I recently watched Nicholas Nickleby (2002), based on the Charles Dickens novel of the same name, and I thoroughly enjoyed it. It is a very light-hearted drama, or perhaps a comedy with dramatic touches — I am not quite sure how to describe it. I was sufficiently touched by the film to read Dickens’ novel, published as a serial in the 1830s.
I am only a little ways in, but I have already found a very interesting aspect to the story that did not make it into the film — and I think I can see why: It is a reminder that there is nothing new under the sun. The villain is Ralph Nickleby, and in the film we learn only that he is engaged in some sort of speculative financial activity that has made him very wealthy — and which requires him to associate with some really sleazy but wealthy people who are intent on becoming more wealthy.
Exactly what that speculation is, we never learn from the film, but clearly it is something a bit questionable.

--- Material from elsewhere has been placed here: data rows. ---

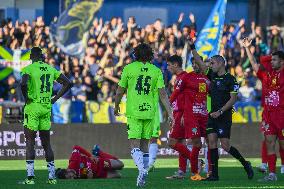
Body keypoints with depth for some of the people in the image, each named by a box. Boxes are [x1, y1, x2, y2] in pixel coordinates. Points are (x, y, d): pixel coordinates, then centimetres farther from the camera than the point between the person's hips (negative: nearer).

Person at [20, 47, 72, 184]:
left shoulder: (29, 69, -8)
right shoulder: (50, 69, 9)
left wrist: (26, 98, -10)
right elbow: (67, 83, 12)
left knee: (30, 141, -1)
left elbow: (23, 84, -27)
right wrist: (54, 99, 12)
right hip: (47, 108, 5)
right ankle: (52, 176, 9)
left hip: (33, 107, -5)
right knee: (46, 143, 11)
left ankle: (30, 176, -9)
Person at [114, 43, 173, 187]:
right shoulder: (156, 71, 5)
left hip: (134, 112, -3)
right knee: (145, 144, 14)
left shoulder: (129, 68, 0)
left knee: (135, 145, -5)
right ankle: (143, 176, 14)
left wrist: (116, 107, 22)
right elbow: (163, 94, -1)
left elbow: (120, 91, 5)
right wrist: (170, 113, 1)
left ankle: (142, 170, -28)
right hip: (150, 112, 3)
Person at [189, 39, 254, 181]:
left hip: (224, 116, -6)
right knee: (211, 142, -2)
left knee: (225, 145, -7)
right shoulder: (213, 75, 10)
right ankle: (214, 174, 0)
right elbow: (200, 63, 10)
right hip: (213, 115, 7)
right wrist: (192, 47, 3)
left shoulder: (230, 79, -8)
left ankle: (245, 163, 14)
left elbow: (233, 99, -11)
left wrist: (220, 111, -18)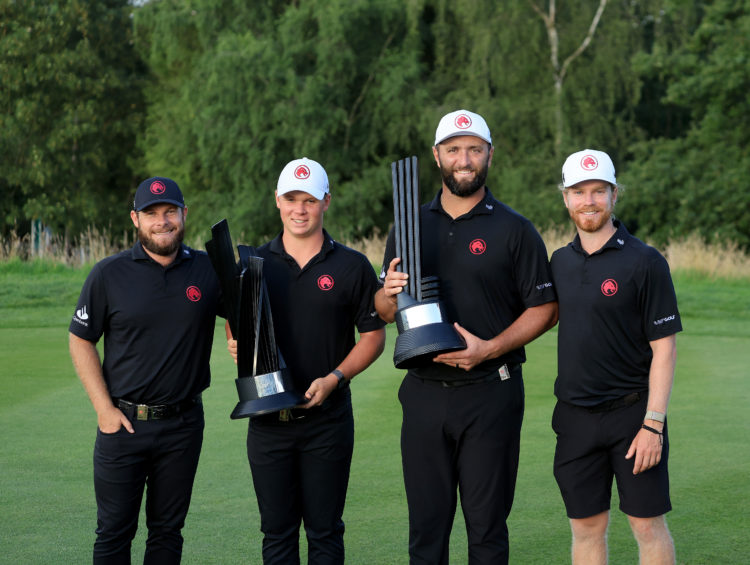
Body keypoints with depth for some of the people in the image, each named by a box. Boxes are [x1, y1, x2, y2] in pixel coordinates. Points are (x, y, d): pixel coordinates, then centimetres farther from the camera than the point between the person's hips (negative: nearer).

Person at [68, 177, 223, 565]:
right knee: (114, 532, 3)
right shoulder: (108, 274, -3)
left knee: (168, 529, 11)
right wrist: (104, 408, -5)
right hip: (123, 422, -2)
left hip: (184, 423, 2)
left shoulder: (209, 270, 1)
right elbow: (80, 342, 2)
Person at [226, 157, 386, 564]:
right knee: (276, 530, 8)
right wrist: (236, 344, -9)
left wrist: (334, 378, -12)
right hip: (268, 419, 2)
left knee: (324, 531, 5)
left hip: (328, 419, -2)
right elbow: (235, 324, 15)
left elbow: (373, 335, 2)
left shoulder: (352, 266, 0)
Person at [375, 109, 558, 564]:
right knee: (426, 523, 6)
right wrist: (389, 293, -8)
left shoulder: (514, 229, 1)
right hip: (424, 391, 3)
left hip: (490, 393, -3)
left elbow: (545, 309, -2)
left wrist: (489, 348, -15)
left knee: (487, 523, 1)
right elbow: (384, 312, 16)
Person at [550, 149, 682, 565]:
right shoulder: (561, 261, 8)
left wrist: (653, 425, -15)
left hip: (632, 413, -5)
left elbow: (663, 347, -11)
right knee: (586, 526, 9)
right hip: (575, 417, 5)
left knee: (648, 525, 0)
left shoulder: (644, 262, -9)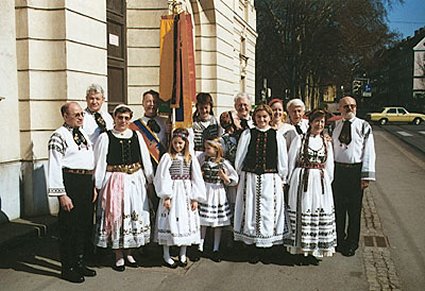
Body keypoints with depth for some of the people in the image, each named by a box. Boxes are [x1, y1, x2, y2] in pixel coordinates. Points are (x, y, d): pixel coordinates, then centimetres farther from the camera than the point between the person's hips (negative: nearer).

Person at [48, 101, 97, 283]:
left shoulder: (83, 134, 16)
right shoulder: (59, 136, -9)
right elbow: (55, 167, -14)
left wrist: (93, 186, 16)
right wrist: (61, 194, -18)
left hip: (87, 182, 8)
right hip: (70, 182, -8)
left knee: (85, 225, 16)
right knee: (69, 226, 1)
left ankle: (80, 263, 31)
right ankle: (68, 268, 16)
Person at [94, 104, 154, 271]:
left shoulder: (137, 136, 6)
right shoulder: (105, 137, -3)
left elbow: (146, 159, 10)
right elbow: (99, 164, -3)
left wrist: (149, 180, 10)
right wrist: (98, 185, -5)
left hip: (135, 181, 4)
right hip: (115, 181, -3)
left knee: (135, 215, 9)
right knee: (116, 215, 1)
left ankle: (128, 252, 25)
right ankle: (118, 255, 15)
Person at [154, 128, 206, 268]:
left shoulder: (191, 159, 4)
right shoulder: (167, 157, -3)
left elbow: (196, 179, 4)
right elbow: (162, 178, -8)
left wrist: (195, 198, -1)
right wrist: (166, 197, -14)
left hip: (186, 194, 3)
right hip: (172, 193, -3)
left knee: (186, 221, 8)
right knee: (170, 221, 1)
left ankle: (183, 255, 22)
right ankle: (166, 255, 15)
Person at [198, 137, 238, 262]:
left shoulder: (224, 163, -5)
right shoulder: (202, 158, 0)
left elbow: (233, 180, 0)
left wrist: (223, 176, -17)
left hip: (218, 192, -1)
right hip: (204, 192, 1)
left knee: (218, 223, 7)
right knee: (202, 221, 3)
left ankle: (216, 249, 19)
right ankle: (200, 247, 17)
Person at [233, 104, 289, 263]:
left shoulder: (277, 136, 3)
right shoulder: (247, 134, 3)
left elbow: (282, 161, 7)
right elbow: (239, 158, 7)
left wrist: (282, 180, 7)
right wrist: (240, 177, 7)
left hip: (270, 180, 0)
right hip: (250, 179, 0)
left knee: (269, 213, 4)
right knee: (251, 212, 4)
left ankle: (267, 248, 17)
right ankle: (254, 250, 15)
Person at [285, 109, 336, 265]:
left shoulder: (327, 143, 11)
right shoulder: (300, 139, 0)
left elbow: (329, 166, 15)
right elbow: (291, 162, 2)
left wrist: (327, 182, 10)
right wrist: (292, 182, 2)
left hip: (321, 182, 4)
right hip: (302, 181, -3)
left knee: (320, 214, 4)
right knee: (302, 213, -1)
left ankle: (313, 250, 15)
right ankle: (301, 250, 10)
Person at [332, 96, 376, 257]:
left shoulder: (364, 126, -3)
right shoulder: (335, 126, 7)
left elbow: (369, 152, -5)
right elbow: (331, 149, 9)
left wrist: (366, 176, -11)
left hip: (355, 170, -3)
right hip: (337, 170, 3)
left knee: (354, 208, 7)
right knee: (338, 207, 11)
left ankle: (351, 243, 22)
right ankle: (339, 239, 29)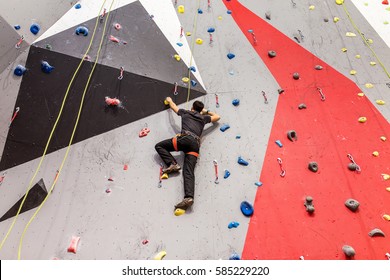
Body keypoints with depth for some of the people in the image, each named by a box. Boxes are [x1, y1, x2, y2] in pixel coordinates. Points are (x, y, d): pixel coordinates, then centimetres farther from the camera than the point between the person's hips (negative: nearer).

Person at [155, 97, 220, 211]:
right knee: (189, 172, -12)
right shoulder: (203, 118, 31)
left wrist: (169, 100, 68)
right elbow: (217, 117, 46)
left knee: (159, 146, 11)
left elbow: (174, 106, 47)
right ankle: (189, 197, -34)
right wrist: (207, 111, 56)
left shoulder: (186, 112, 27)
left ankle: (172, 164, -8)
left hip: (185, 138, -3)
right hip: (195, 144, 3)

As both novel and film explain, a previous round of this questionable practice meant, “A mania prevailed, a bubble burst, four stock-brokers took villa residences at Florence, four hundred nobodies were ruined….”

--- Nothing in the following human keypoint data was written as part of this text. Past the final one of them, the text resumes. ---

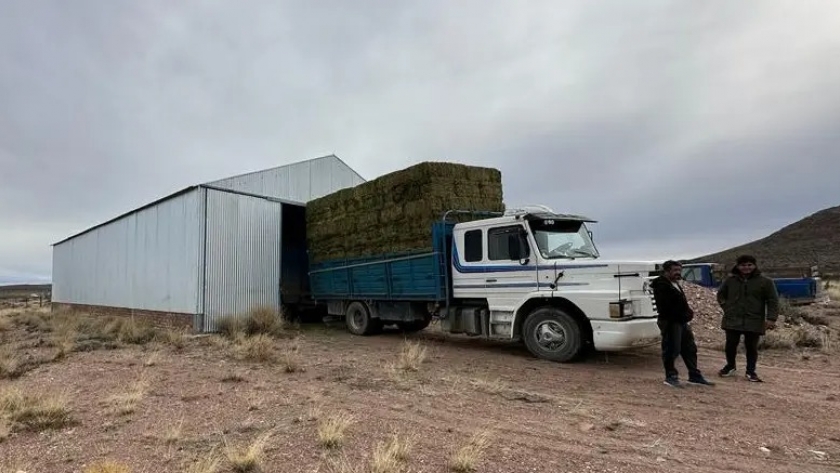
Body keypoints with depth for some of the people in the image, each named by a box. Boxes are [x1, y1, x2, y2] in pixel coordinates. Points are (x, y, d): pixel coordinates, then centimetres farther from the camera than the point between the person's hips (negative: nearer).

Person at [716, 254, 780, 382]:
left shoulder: (765, 281, -2)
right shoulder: (730, 280, 5)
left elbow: (773, 301, -2)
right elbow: (720, 294, 20)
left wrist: (771, 318, -10)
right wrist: (726, 307, 6)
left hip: (754, 322, -2)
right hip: (732, 320, 2)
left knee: (751, 347, 6)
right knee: (730, 345, 8)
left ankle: (751, 371, 21)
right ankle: (730, 366, 29)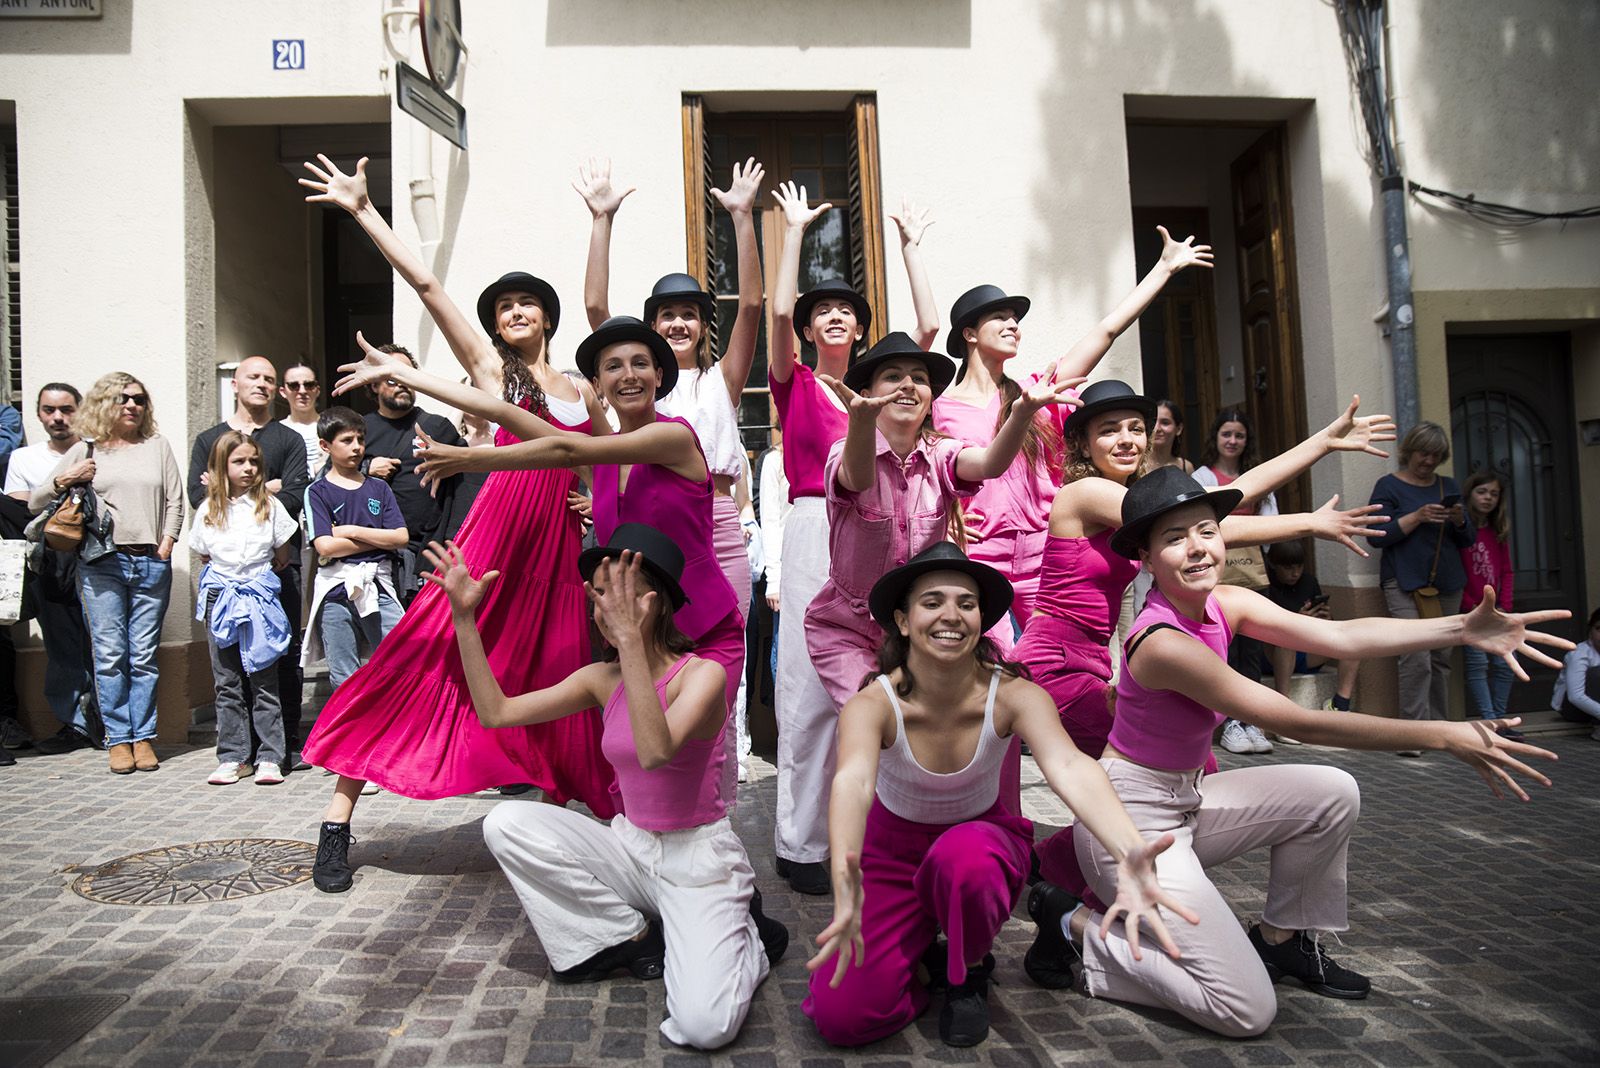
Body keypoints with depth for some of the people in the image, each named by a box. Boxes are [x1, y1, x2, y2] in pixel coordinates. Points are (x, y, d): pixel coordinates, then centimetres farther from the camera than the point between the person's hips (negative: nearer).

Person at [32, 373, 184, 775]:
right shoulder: (84, 451, 10)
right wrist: (64, 480, -6)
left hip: (151, 563, 1)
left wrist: (166, 544, 0)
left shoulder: (157, 446, 15)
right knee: (110, 655, -2)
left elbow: (175, 500, 11)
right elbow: (35, 502, 12)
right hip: (101, 565, -1)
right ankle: (118, 739, 6)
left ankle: (143, 736, 9)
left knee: (144, 656, 2)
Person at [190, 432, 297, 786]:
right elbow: (204, 557, 16)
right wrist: (227, 578, 9)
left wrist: (258, 576, 7)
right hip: (221, 598, 2)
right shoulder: (210, 510, 8)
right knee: (228, 684, 6)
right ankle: (232, 757, 13)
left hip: (259, 598, -2)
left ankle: (270, 757, 3)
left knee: (263, 682, -1)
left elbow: (283, 557, 8)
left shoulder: (269, 505, 3)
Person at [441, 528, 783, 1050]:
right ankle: (634, 938, 0)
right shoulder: (603, 679, 2)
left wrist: (630, 638, -39)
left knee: (703, 1026, -26)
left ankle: (745, 939, 10)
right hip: (631, 847, 6)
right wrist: (464, 616, -7)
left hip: (698, 858, -5)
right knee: (507, 824, -13)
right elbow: (496, 711, -1)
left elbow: (656, 752, -35)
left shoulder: (702, 673, -16)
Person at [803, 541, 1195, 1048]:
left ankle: (970, 970, -3)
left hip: (980, 840, 0)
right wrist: (845, 876, -69)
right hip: (892, 850, 0)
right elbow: (853, 782, -47)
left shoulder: (1013, 696, -24)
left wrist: (1129, 852, -64)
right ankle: (924, 954, 14)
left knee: (964, 856, -38)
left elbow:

In reading the novel, I find myself delighted with how Dickens explains how the villain is making his money. Today, Ralph Nickleby would likely be a bundler for the Obama re-election campaign. In chapter two, we learn that Nickleby and his unindicted co-conspirators are promoting — in the public interest, of course — a startup called the “United Metropolitan Improved Hot Muffin and Crumpet Baking and Punctual Delivery Company.” Nickleby and friends intend to get rich by taking the company public, and immediately selling their founder’s stock.
Okay, this does not sound so terribly nefarious: they are starting a company that satisfies a public need. Well, not quite. Ralph Nickleby and friends organize a public meeting at which various figures speak of the horrifying social problems that the existing competitive system of bakers and independent delivery contractors create: how the poor were “destitute of the slightest vestige of a muffin”; how “drunkenness, debauchery, and profligacy” were the state of muffin-sellers and the poor “who ought to be muffin consumers”; that the “unhappy youths” who delivered muffins and crumpets to customers at all hours suffered because of bad weather and traffic accidents.
The purpose of the public meeting is to sway emotions of the crowd so that they will sign a petition to Parliament chartering this new corporation — and oh yes, two members of the board, who are M.P.s, will sponsor the bill granting the charter. The charter, of course, does not simply create a corporation. It will abolish “’all muffin (or crumpet) sellers, all traders in muffins (or crumpets) of whatsoever description, whether male or female, boys or men, ringing hand-bells or otherwise’.”